### [Excerpted text]
— START —

Re: [HACKERS] Transactions involving multiple postgres foreign servers - Mailing list pgsql-hackers

From Robert Haas
Subject Re: [HACKERS] Transactions involving multiple postgres foreign servers
Date
Msg-id CA+TgmobskLpmM7dsx_Ri-RCYzgJ9bJuNy_16PwzDHsuXGGVg9A@mail.gmail.com
Whole thread Raw
In response to Re: [HACKERS] Transactions involving multiple postgres foreign servers  (Masahiko Sawada <sawada.mshk@gmail.com>)
Responses Re: [HACKERS] Transactions involving multiple postgres foreign servers  (Masahiko Sawada <sawada.mshk@gmail.com>)
Re: [HACKERS] Transactions involving multiple postgres foreign servers  (Ashutosh Bapat <ashutosh.bapat@enterprisedb.com>)
List pgsql-hackers
On Tue, Feb 27, 2018 at 2:21 AM, Masahiko Sawada <sawada.mshk@gmail.com> wrote:
> I might be missing your point. As for API breaking, this patch doesn't
> break any existing FDWs. All new APIs I proposed are dedicated to 2PC.
> In other words, FDWs that work today can continue working after this
> patch gets committed, but if FDWs want to support atomic commit then
> they should be updated to use new APIs. The reason why the calling of
> FdwXactRegisterForeignServer is necessary is that the core code
> controls the foreign servers that involved with the transaction but
> the whether each foreign server uses 2PC option (two_phase_commit) is
> known only on FDW code. We can eliminate the necessity of calling
> FdwXactRegisterForeignServer by moving 2PC option from fdw-level to
> server-level in order not to enforce calling the registering function
> on FDWs. If we did that, the user can use the 2PC option as a
> server-level option.

Well, FdwXactRegisterForeignServer has a "bool two_phase_commit"
argument.  If it only needs to be called by FDWs that support 2PC,
then that argument is unnecessary.  If it needs to be called by all
FDWs, then it breaks existing FDWs that don't call it.

>>> But this is now responsible by FDW. I should change it to resolver
>>> side. That is, FDW can raise error in ordinarily way but core code
>>> should catch and process it.
>>
>> I don't understand exactly what you mean here.
>
> Hmm I think I got confused. My understanding is that logging a
> complaint in commit case and not doing that in abort case if prepared
> transaction doesn't exist is a core code's job. An API contract here
> is that FDW raise an error with ERRCODE_UNDEFINED_OBJECT error code if
> there is no such transaction. Since it's an expected case in abort
> case for the fdwxact manager, the core code can regard the error as
> not actual problem.

— END —

### [Given information]
— START —

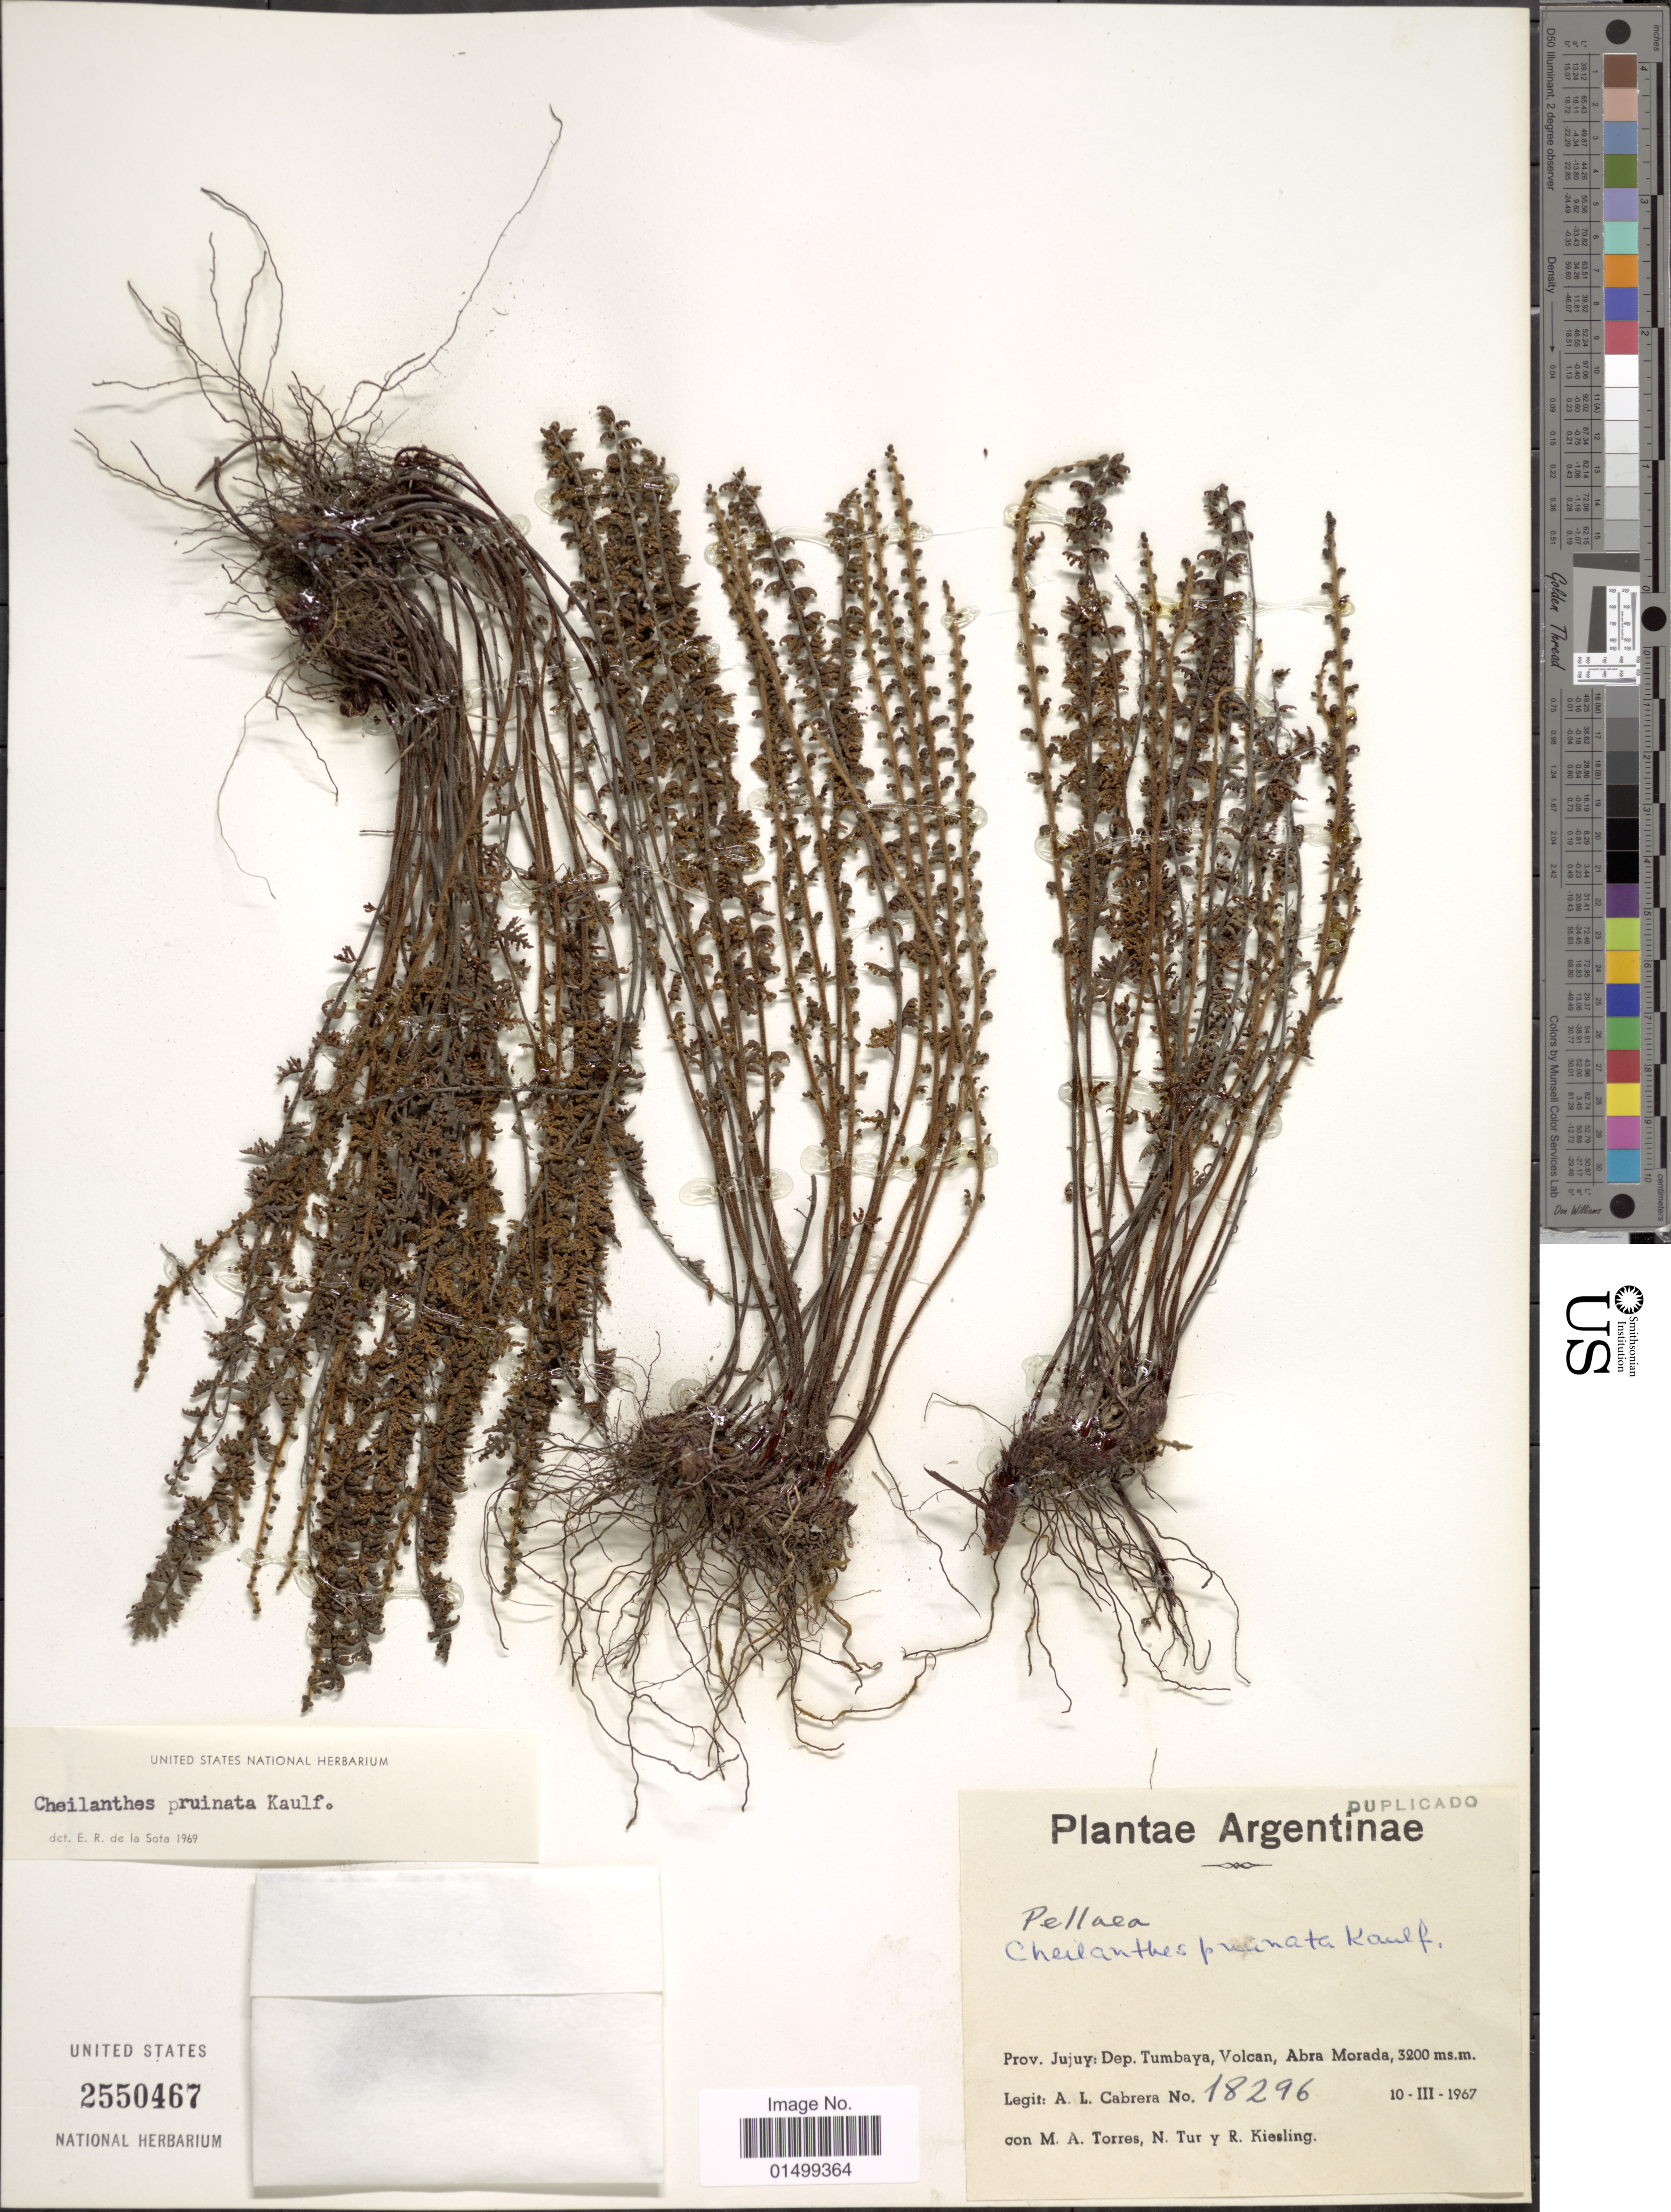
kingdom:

— END —

### [Objective A]
Quote the mailing-list message on transactions across foreign servers word for word, starting with "From Robert Haas" and going on through "servers  (Ashutosh Bapat <ashutosh.bapat@enterprisedb.com>)".
### [Objective B]
Extend the mailing-list message on transactions across foreign servers, picking up after its final line.

### [Response A]
From Robert Haas
Subject Re: [HACKERS] Transactions involving multiple postgres foreign servers
Date
Msg-id CA+TgmobskLpmM7dsx_Ri-RCYzgJ9bJuNy_16PwzDHsuXGGVg9A@mail.gmail.com
Whole thread Raw
In response to Re: [HACKERS] Transactions involving multiple postgres foreign servers  (Masahiko Sawada <sawada.mshk@gmail.com>)
Responses Re: [HACKERS] Transactions involving multiple postgres foreign servers  (Masahiko Sawada <sawada.mshk@gmail.com>)
Re: [HACKERS] Transactions involving multiple postgres foreign servers  (Ashutosh Bapat <ashutosh.bapat@enterprisedb.com>)

### [Response B]
In general, it's not safe to catch an error and continue unless you
protect the code that throws the error by a sub-transaction.  That
means we shouldn't expect the FDW to throw an error when the prepared
transaction isn't found and then just have the core code ignore the
error.  Instead the FDW should return normally and, if the core code
needs to know whether the prepared transaction was found, then the FDW
should indicate this through a return value, not an ERROR.

> Or do you mean that FDWs should not raise an error if there is the
> prepared transaction, and then core code doesn't need to check
> sqlstate in case of error?

Right.  As noted above, that's unsafe, so we shouldn't do it.

>>> You're right. Perhaps we can deal with it by PrescanFdwXacts until
>>> reach consistent point, and then have vac_update_datfrozenxid check
>>> local xids of un-resolved fdwxact to determine the new datfrozenxid.
>>> Since the local xids of un-resolved fdwxacts would not be relevant
>>> with vacuuming, we don't need to include it to snapshot and
>>> GetOldestXmin etc. Also we hint to resolve fdwxact when near
>>> wraparound.
>>
>> I agree with you about snapshots, but I'm not sure about GetOldestXmin.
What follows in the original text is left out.